In the United States, official days of mourning are proclaimed by a sitting president in order to allow the country to grieve deaths caused by tragedy, or the deaths of former presidents. Since 1963, there have been six days of mourning for deceased presidents, although none has equaled the scale of President Kennedy’s tribute; typically, presidents are honored by flying flags at half-mast and closing federal offices. Since Kennedy’s killing, only five national days of mourning have commemorated something other than a presidential death: the assassination of Dr. Martin Luther King, Jr. (1968), the shootdown of Korean Air Lines Flight 007 (1983), the USS Stark incident (1987), the Oklahoma City bombing (1995), and the September 11 attacks (in 2001, although technically this was a “National Day of Prayer and Remembrance,” which has continued annually.) The total deaths across those five events: 3,471.

National days of mourning are not unique to the United States; almost every other country in the world holds them for similar reasons, and they may last multiple days or even months. To mourn is to express deep sorrow over a loss; when nations experience the collective loss of a leader, or of multiple lives due to a tragedy, it seems fitting – necessary, even – to set aside a time to weep. 

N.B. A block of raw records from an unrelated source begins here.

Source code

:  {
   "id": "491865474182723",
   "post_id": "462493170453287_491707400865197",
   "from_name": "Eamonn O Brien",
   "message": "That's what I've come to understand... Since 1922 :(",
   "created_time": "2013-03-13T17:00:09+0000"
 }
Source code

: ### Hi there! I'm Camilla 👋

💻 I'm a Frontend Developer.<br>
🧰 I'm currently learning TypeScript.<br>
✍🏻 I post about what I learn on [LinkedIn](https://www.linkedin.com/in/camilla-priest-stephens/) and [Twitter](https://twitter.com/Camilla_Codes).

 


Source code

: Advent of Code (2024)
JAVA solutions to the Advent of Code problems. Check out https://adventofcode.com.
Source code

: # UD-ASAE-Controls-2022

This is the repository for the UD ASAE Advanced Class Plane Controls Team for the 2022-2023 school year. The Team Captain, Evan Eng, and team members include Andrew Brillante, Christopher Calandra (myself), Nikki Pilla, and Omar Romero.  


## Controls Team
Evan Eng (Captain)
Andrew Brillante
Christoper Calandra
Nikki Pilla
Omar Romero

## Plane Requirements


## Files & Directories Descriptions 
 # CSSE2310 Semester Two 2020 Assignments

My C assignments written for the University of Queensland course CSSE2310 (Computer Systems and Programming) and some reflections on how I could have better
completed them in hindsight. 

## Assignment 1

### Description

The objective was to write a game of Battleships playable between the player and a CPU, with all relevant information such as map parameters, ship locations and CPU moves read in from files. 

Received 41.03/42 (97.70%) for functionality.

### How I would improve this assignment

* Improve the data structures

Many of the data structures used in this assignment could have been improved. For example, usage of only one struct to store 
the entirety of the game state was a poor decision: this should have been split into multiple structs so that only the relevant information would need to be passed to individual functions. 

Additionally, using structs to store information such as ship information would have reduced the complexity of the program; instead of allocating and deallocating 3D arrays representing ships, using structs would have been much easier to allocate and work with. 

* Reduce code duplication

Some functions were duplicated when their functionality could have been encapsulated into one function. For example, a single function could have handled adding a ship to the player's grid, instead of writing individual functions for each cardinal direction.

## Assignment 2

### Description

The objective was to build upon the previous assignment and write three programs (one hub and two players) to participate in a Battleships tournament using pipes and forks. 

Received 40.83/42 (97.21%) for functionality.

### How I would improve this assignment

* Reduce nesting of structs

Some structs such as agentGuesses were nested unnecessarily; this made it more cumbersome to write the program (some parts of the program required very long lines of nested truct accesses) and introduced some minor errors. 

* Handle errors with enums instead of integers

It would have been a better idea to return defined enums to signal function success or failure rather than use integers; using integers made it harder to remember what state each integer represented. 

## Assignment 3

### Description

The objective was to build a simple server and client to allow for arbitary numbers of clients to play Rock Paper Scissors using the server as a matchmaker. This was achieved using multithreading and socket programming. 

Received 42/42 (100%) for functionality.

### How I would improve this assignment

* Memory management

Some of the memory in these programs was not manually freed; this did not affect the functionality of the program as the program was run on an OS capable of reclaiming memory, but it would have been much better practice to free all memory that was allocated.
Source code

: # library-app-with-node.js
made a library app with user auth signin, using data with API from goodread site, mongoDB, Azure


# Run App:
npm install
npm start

Which is why I hope that, at some point, we will have a national day of mourning to allow ourselves to grieve for those who have died from the Covid-19 pandemic in the United States – a number that, as I write this, stands at nearly 300,000 people. (To put this number in perspective, it’s roughly equivalent to losing every single person in the entire city of Greensboro, North Carolina– or Pittsburg, or St. Louis.)